- [What this task involves]:
Lines with the word "nicht" are the answer; copy each of them from the data below.

Stored data entries
════════════════
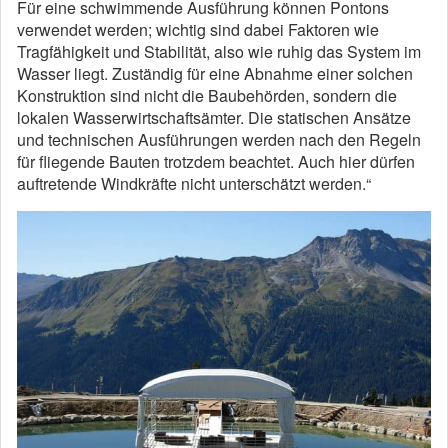
Für eine schwimmende Ausführung können Pontons
verwendet werden; wichtig sind dabei Faktoren wie
Tragfähigkeit und Stabilität, also wie ruhig das System im
Wasser liegt. Zuständig für eine Abnahme einer solchen
Konstruktion sind nicht die Baubehörden, sondern die
lokalen Wasserwirtschaftsämter. Die statischen Ansätze
und technischen Ausführungen werden nach den Regeln
für fliegende Bauten trotzdem beachtet. Auch hier dürfen
auftretende Windkräfte nicht unterschätzt werden.“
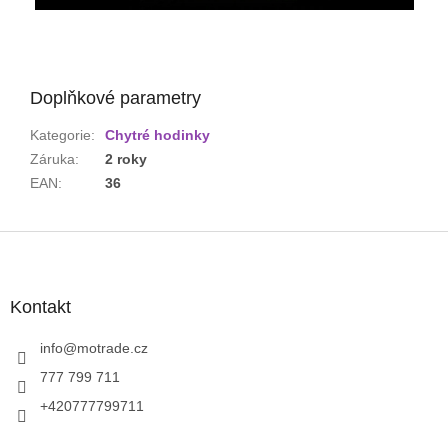
Doplňkové parametry
Kategorie
:
Chytré hodinky
Záruka
:
2 roky
EAN
:
36
Z
á
p
a
Kontakt
t
í
info
@
motrade.cz
777 799 711
+420777799711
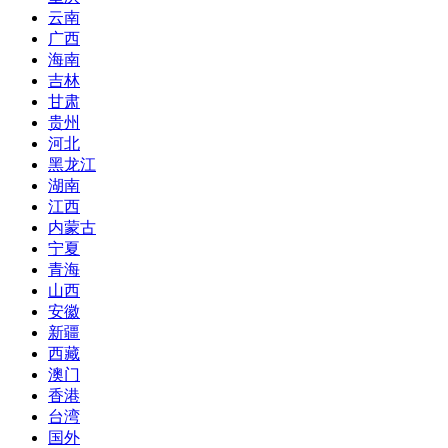
云南
广西
海南
吉林
甘肃
贵州
河北
黑龙江
湖南
江西
内蒙古
宁夏
青海
山西
安徽
新疆
西藏
澳门
香港
台湾
国外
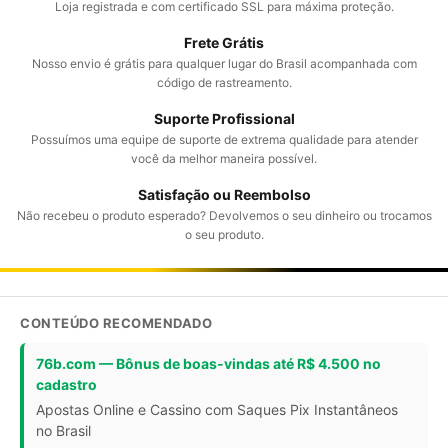
Loja registrada e com certificado SSL para máxima proteção.
Frete Grátis
Nosso envio é grátis para qualquer lugar do Brasil acompanhada com
código de rastreamento.
Suporte Profissional
Possuímos uma equipe de suporte de extrema qualidade para atender
você da melhor maneira possível.
Satisfação ou Reembolso
Não recebeu o produto esperado? Devolvemos o seu dinheiro ou trocamos
o seu produto.
CONTEÚDO RECOMENDADO
76b.com — Bônus de boas-vindas até R$ 4.500 no
cadastro
Apostas Online e Cassino com Saques Pix Instantâneos
no Brasil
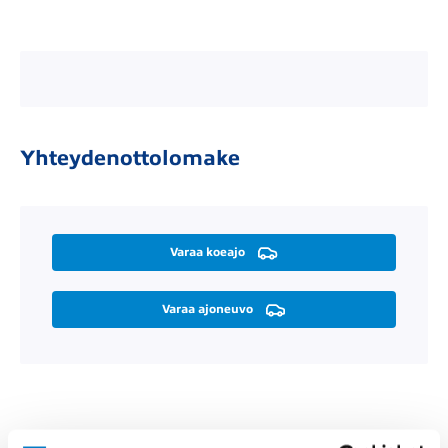
Yhteydenottolomake
Varaa koeajo
Varaa ajoneuvo
Räätälöi itsellesi sopiva rahoitus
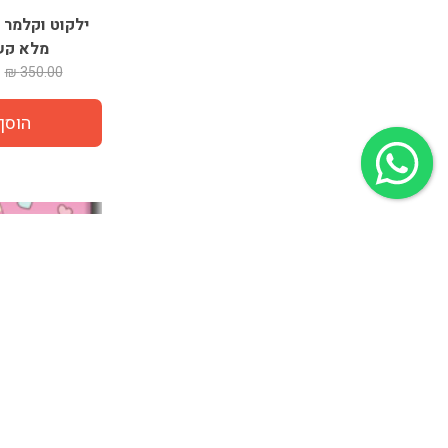
ילקוט וקלמר 
מלא קשת 6
350.00 ₪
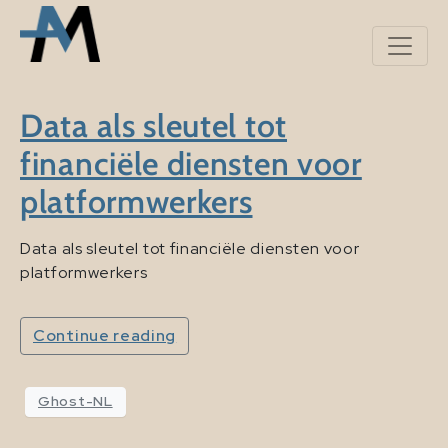
Data als sleutel tot
financiële diensten voor
platformwerkers
Data als sleutel tot financiële diensten voor
platformwerkers
Continue reading
Ghost-NL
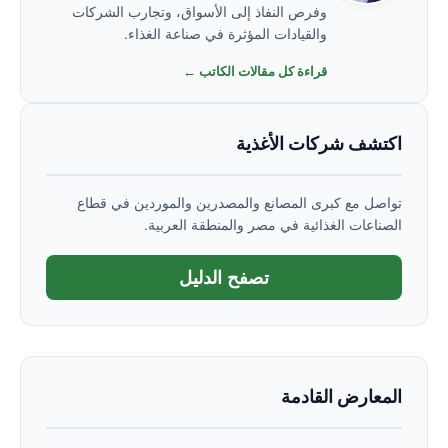
وفرص النفاذ إلى الأسواق، وتجارب الشركات
والقيادات المؤثرة في صناعة الغذاء.
قراءة كل مقالات الكاتب ←
اكتشف شركات الأغذية
تواصل مع كبرى المصانع والمصدرين والموردين في قطاع
الصناعات الغذائية في مصر والمنطقة العربية.
تصفح الدليل
المعارض القادمة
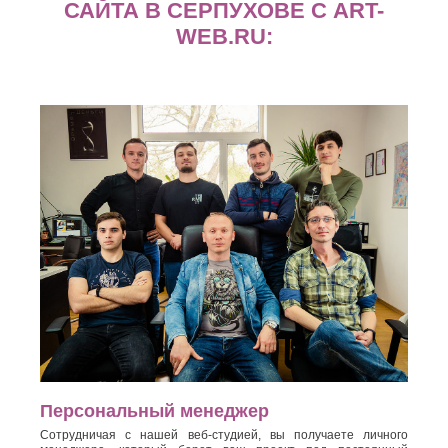
САЙТА В СЕРПУХОВЕ С ART-
WEB.RU:
Персональный менеджер
Сотрудничая с нашей веб-студией, вы получаете личного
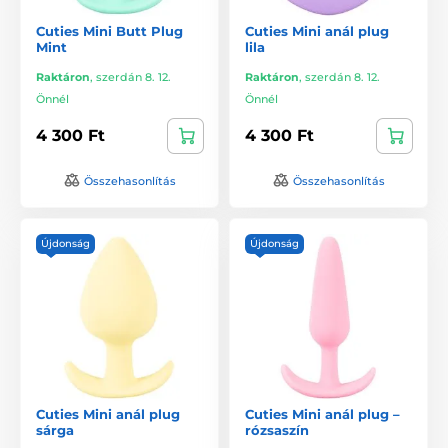
Cuties Mini Butt Plug
Cuties Mini anál plug
Mint
lila
Raktáron
,
szerdán 8. 12.
Raktáron
,
szerdán 8. 12.
Önnél
Önnél
4 300 Ft
4 300 Ft
Összehasonlítás
Összehasonlítás
Újdonság
Újdonság
Cuties Mini anál plug
Cuties Mini anál plug –
sárga
rózsaszín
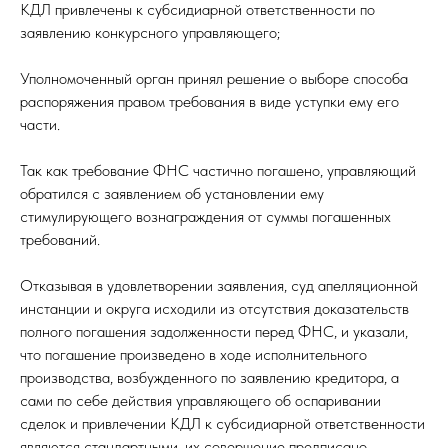
КДЛ привлечены к субсидиарной ответственности по
заявлению конкурсного управляющего;
Уполномоченный орган принял решение о выборе способа
распоряжения правом требования в виде уступки ему его
части.
Так как требование ФНС частично погашено, управляющий
обратился с заявлением об установлении ему
стимулирующего вознаграждения от суммы погашенных
требований.
Отказывая в удовлетворении заявления, суд апелляционной
инстанции и округа исходили из отсутствия доказательств
полного погашения задолженности перед ФНС, и указали,
что погашение произведено в ходе исполнительного
производства, возбужденного по заявлению кредитора, а
сами по себе действия управляющего об оспаривании
сделок и привлечении КДЛ к субсидиарной ответственности
являются стандартными, их совершение предписано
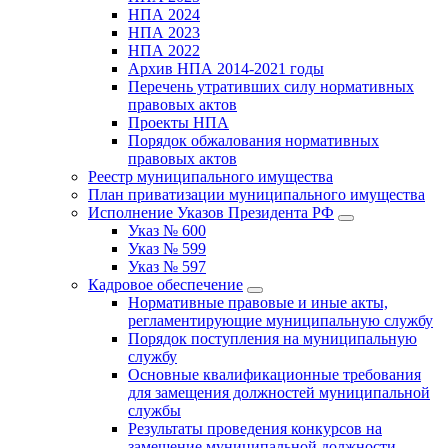
НПА 2024
НПА 2023
НПА 2022
Архив НПА 2014-2021 годы
Перечень утративших силу нормативных
правовых актов
Проекты НПА
Порядок обжалования нормативных
правовых актов
Реестр муниципального имущества
План приватизации муниципального имущества
Исполнение Указов Президента РФ
Указ № 600
Указ № 599
Указ № 597
Кадровое обеспечение
Нормативные правовые и иные акты,
регламентирующие муниципальную службу
Порядок поступления на муниципальную
службу
Основные квалификационные требования
для замещения должностей муниципальной
службы
Результаты проведения конкурсов на
замещение муниципальной должности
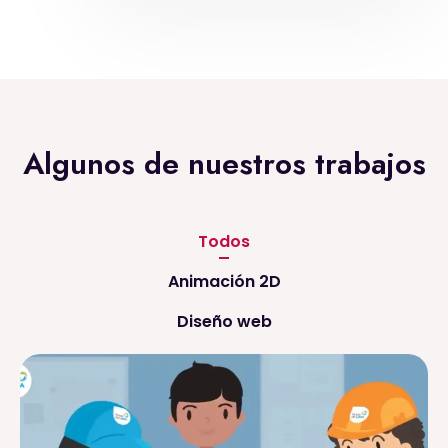
Algunos de nuestros trabajos
Todos
Animación 2D
Diseño web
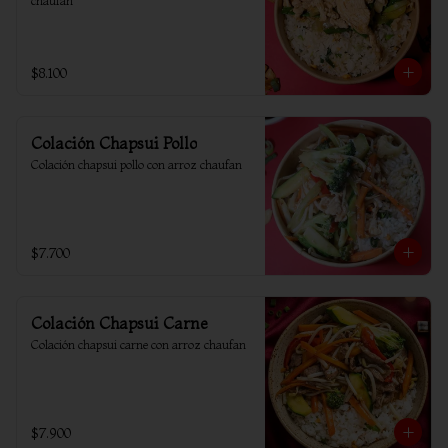
chaufan
$8.100
Colación Chapsui Pollo
Colación chapsui pollo con arroz chaufan
$7.700
Colación Chapsui Carne
Colación chapsui carne con arroz chaufan
$7.900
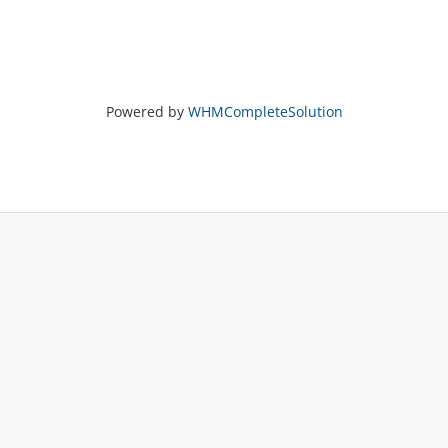
Powered by
WHMCompleteSolution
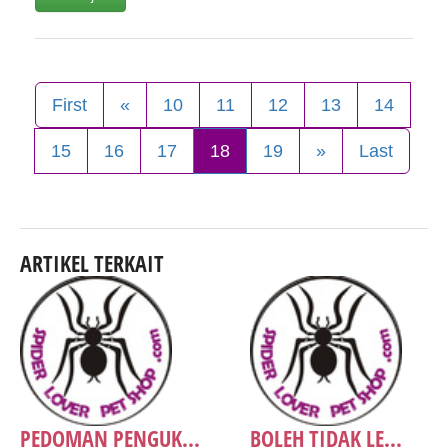
First
«
10
11
12
13
14
15
16
17
18
19
»
Last
ARTIKEL TERKAIT
PEDOMAN PENGUK...
BOLEH TIDAK LE...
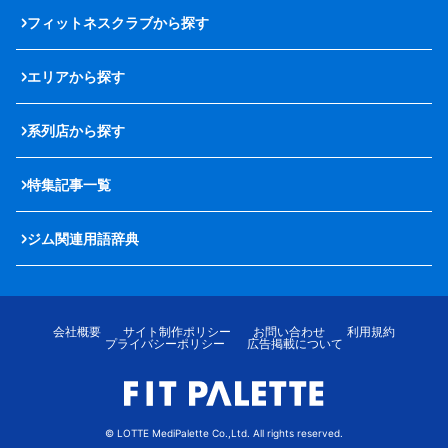
フィットネスクラブから探す
エリアから探す
系列店から探す
特集記事一覧
ジム関連用語辞典
会社概要
サイト制作ポリシー
お問い合わせ
利用規約
プライバシーポリシー
広告掲載について
© LOTTE MediPalette Co.,Ltd. All rights reserved.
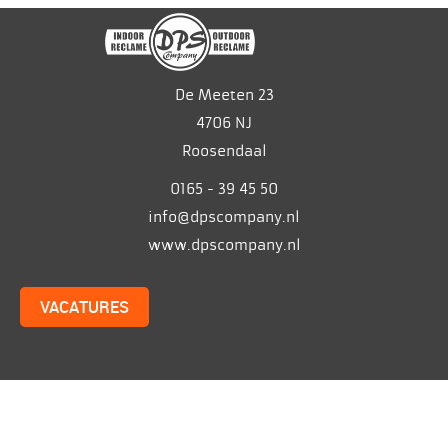
De Meeten 23
4706 NJ
Roosendaal
0165 - 39 45 50
info@dpscompany.nl
www.dpscompany.nl
VACATURES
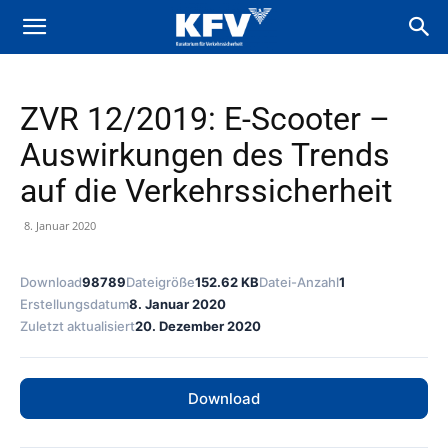
ZVR 12/2019: E-Scooter –
Auswirkungen des Trends
auf die Verkehrssicherheit
8. Januar 2020
Download
98789
Dateigröße
152.62 KB
Datei-Anzahl
1
Erstellungsdatum
8. Januar 2020
Zuletzt aktualisiert
20. Dezember 2020
Download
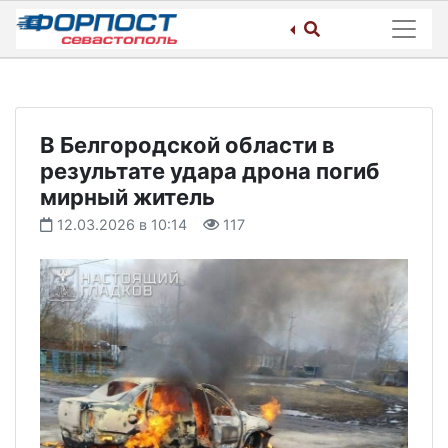
Skip
to
content
В Белгородской области в
результате удара дрона погиб
мирный житель
12.03.2026 в 10:14
117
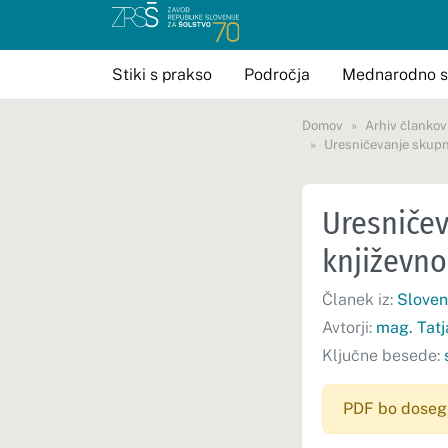
Stiki s prakso
Področja
Mednarodno s
Domov
Arhiv člankov
Uresničevanje skupni
Uresničev
književno
Članek iz:
Sloven
Avtorji:
mag. Tatj
Ključne besede:
PDF bo doseglj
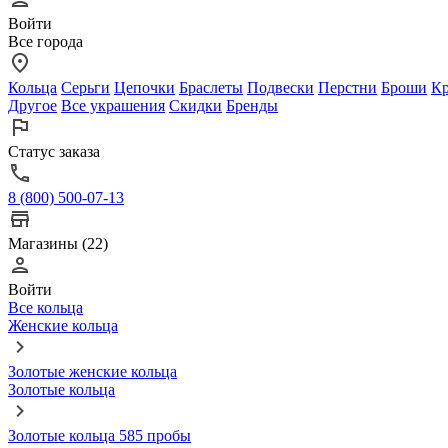
Войти
Все города
Кольца
Серьги
Цепочки
Браслеты
Подвески
Перстни
Броши
Кр
Другое
Все украшения
Скидки
Бренды
Статус заказа
8 (800) 500-07-13
Магазины (22)
Войти
Все кольца
Женские кольца
Золотые женские кольца
Золотые кольца
Золотые кольца 585 пробы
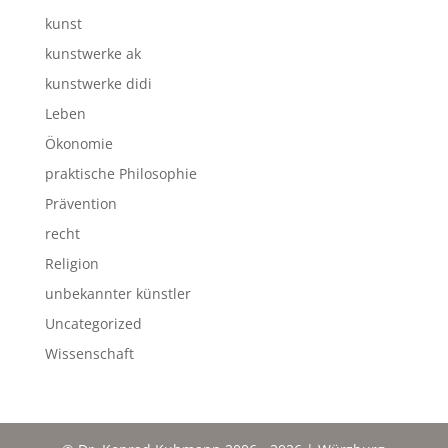
kunst
kunstwerke ak
kunstwerke didi
Leben
Ökonomie
praktische Philosophie
Prävention
recht
Religion
unbekannter künstler
Uncategorized
Wissenschaft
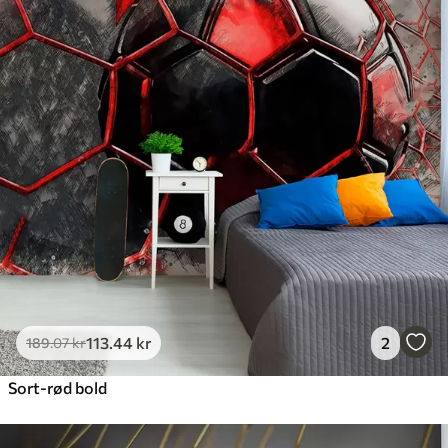
113
.44
kr
2
189
.07
kr
Sort-rød bold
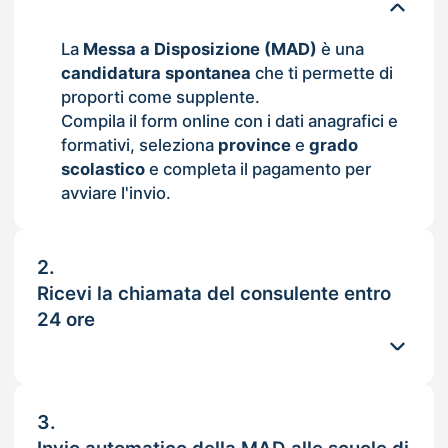
La
Messa a Disposizione (MAD)
è una
candidatura spontanea
che ti permette di
proporti come supplente.
Compila il form online con i dati anagrafici e
formativi, seleziona
province
e
grado
scolastico
e completa il pagamento per
avviare l'invio.
2.
Ricevi la chiamata del consulente entro
24 ore
3.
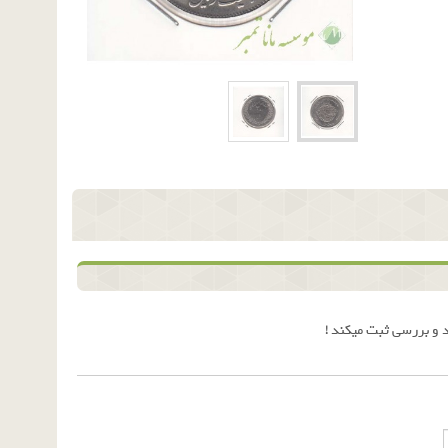
 و بررسی ثبت میکند !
════════════════
- [Result for this task]:
Konstruktion sind nicht die Baubehörden, sondern die
auftretende Windkräfte nicht unterschätzt werden.“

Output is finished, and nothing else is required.